Die Ungültigkeit des österreichischen Vorbehalts zu Art 6 Abs 1 EMRK hat zur Folge, daß in Verwaltungsverfahren, in welchen über den "Kernbereich" von civil rights abgesprochen wird, eine (volks)öffentliche Verhandlung vor einem Tribunal durchzuführen ist. Einschränkungen der Öffentlichkeit dürfen hier nur vorgesehen werden, soweit Art 6 EMRK dies zuläßt.

Bei Verfahren betreffend die grundverkehrsbehördliche Genehmigung von Rechtsgeschäften steht außer Zweifel, daß es sich um Verfahren handelt, die civil rights in ihrem Kernbereich berühren (; zur Feststellung, daß grundverkehrsbehördliche Verfahren civil rights berühren, vgl. auch VfSlg. 11131/1986, 11211/1987, 12074/1989, 13209/1992 und 14109/1995).

2. Angesichts dessen war die belangte Behörde daher verpflichtet, gemäß Art 6 Abs 1 EMRK eine öffentliche mündliche Verhandlung durchzuführen. Für diese hat - abgesehen von den nach Art 6 Abs 1 EMRK zulässigen Ausnahmen, welche in diesem Fall nicht vorliegen - der Grundsatz der Volksöffentlichkeit zu gelten.

Da es die Landes-Grundverkehrskommission unterlassen hat, eine (volks)öffentliche Verhandlung durchzuführen, liegt eine Verletzung des Art 6 Abs 1 EMRK vor.
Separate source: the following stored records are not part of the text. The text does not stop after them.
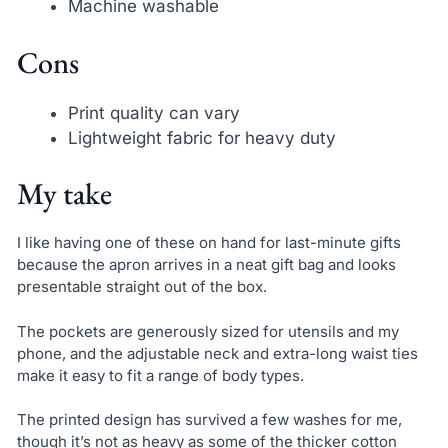
Machine washable
Cons
Print quality can vary
Lightweight fabric for heavy duty
My take
I like having one of these on hand for last-minute gifts
because the apron arrives in a neat gift bag and looks
presentable straight out of the box.
The pockets are generously sized for utensils and my
phone, and the adjustable neck and extra-long waist ties
make it easy to fit a range of body types.
The printed design has survived a few washes for me,
though it’s not as heavy as some of the thicker cotton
Der angefochtene Bescheid war daher allein schon aus diesem Grund wegen Verletzung des verfassungsgesetzlich gewährleisteten Rechtes auf eine mündliche Verhandlung vor einem unparteiischen Tribunal aufzuheben, ohne daß auf das Beschwerdevorbringen einzugehen war.
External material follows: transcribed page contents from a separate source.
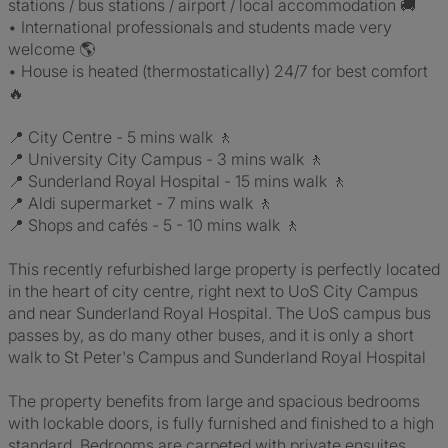
stations / bus stations / airport / local accommodation 🚚
• International professionals and students made very
welcome 🌎
• House is heated (thermostatically) 24/7 for best comfort
🔥
📍 City Centre - 5 mins walk 🚶
📍 University City Campus - 3 mins walk 🚶
📍 Sunderland Royal Hospital - 15 mins walk 🚶
📍 Aldi supermarket - 7 mins walk 🚶
📍 Shops and cafés - 5 - 10 mins walk 🚶
This recently refurbished large property is perfectly located
in the heart of city centre, right next to UoS City Campus
and near Sunderland Royal Hospital. The UoS campus bus
passes by, as do many other buses, and it is only a short
walk to St Peter's Campus and Sunderland Royal Hospital
The property benefits from large and spacious bedrooms
with lockable doors, is fully furnished and finished to a high
standard. Bedrooms are carpeted with private ensuites.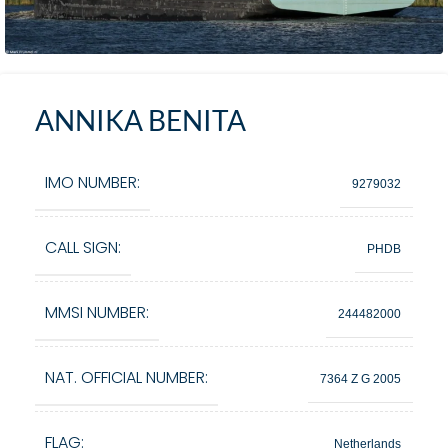
ANNIKA BENITA
IMO NUMBER:
9279032
CALL SIGN:
PHDB
MMSI NUMBER:
244482000
NAT. OFFICIAL NUMBER:
7364 Z G 2005
FLAG:
Netherlands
3. Die Kostenentscheidung stützt sich auf § 88 VfGG. In den zugesprochenen Verfahrenskosten sind € 327,- an Umsatzsteuer sowie der Ersatz der gemäß § 17a VfGG zu entrichtenden Gebühr von € 181,68 enthalten. Stempelgebühren für Beilagen waren nicht zuzusprechen, da solche gemäß § 17a VfGG nicht zu entrichten sind.

Diese Entscheidung konnte gemäß § 19 Abs 4 erster Satz VfGG ohne mündliche Verhandlung in nichtöffentlicher Sitzung getroffen werden.